## EXERCISE TEXT
Expect greater volatility and less liquidity in 2014, making it crucial to find relatively inexpensive stocks, Sarat Sethi, managing director of Douglas C. Lane & Associates, said Friday.

"This year was a good year because if you were in growth stocks, you did pretty well," he said. "And I think we're following that and finding companies that are either going to grow top line, or some of the ones that are now out of favor and are relatively cheap valuations, as well."

On CNBC's "Halftime Report," Sethi, whose firm oversees $3.5 billion in assets, said investors should a focus on growth companies.

(Read more: Bullish on stocks, munis for 2014: Pro)

"You want to look at companies that are going to grow, not just top line but also the bottom line, now. And forget about all this cost-cutting," he said. He added that it was a good time to reduce positions in stocks "that have been fixed-income substitutions—these 4 percent, 5 percent dividend-yielders that are not growing their payout ratios but are trading at 17, 18 earnings. And you find them in the staples, and you'll find them some of the other select telecom.

"You want to move to technology growth stocks, consumer cyclical, discretionary and some of the industrials, as well."

(Read more: Dennis Gartman doubles down on bond shorts)

Sethi said such names as Ford, General Motors and Delphi held potential.

Also, while Amazon.com garners so much attention, eBay provided a better play, he added.

"EBay's got a great balance sheet," he said. "They're growing top line 10 percent. They're trading at 15 times earnings. They've got PayPal within them that is worth a lot more than people are giving credit for. And I think if you get eBay turned around and get investor sentiment turned around, you could get some multiple expansion along with earnings growth."

Sethi was also bullish on VeriFone, "a totally broken stock," saying it's the leader in a growing sector.

"If you go into any taxi, you'll see you're using their systems," he said. "And we think with a new CEO and management team, this is a company that's trading at 12 times earnings that should be more in the 15 to 20 times."

## DATA

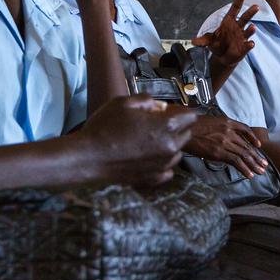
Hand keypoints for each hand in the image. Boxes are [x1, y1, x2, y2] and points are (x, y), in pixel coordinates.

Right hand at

## QUESTIONS TO ANSWER
1. In the article on Sarat Sethi's stock picks, turn the paragraph that starts "EBay's got a great balance sheet" into a short bulleted list that keeps its main facts.
2. Quote the article on Sarat Sethi's stock picks word for word from "(Read more: Bullish" to "play, he added.".
Work from the text alone, not the material.

## LIST OF SOLUTIONS
1.
- eBay has a great balance sheet.
- Its top line is growing 10 percent.
- It trades at 15 times earnings.
- PayPal, part of eBay, is worth more than people give it credit for.
- If eBay and investor sentiment turn around, it could get multiple expansion along with earnings growth.

2.
(Read more: Bullish on stocks, munis for 2014: Pro)

"You want to look at companies that are going to grow, not just top line but also the bottom line, now. And forget about all this cost-cutting," he said. He added that it was a good time to reduce positions in stocks "that have been fixed-income substitutions—these 4 percent, 5 percent dividend-yielders that are not growing their payout ratios but are trading at 17, 18 earnings. And you find them in the staples, and you'll find them some of the other select telecom.

"You want to move to technology growth stocks, consumer cyclical, discretionary and some of the industrials, as well."

(Read more: Dennis Gartman doubles down on bond shorts)

Sethi said such names as Ford, General Motors and Delphi held potential.

Also, while Amazon.com garners so much attention, eBay provided a better play, he added.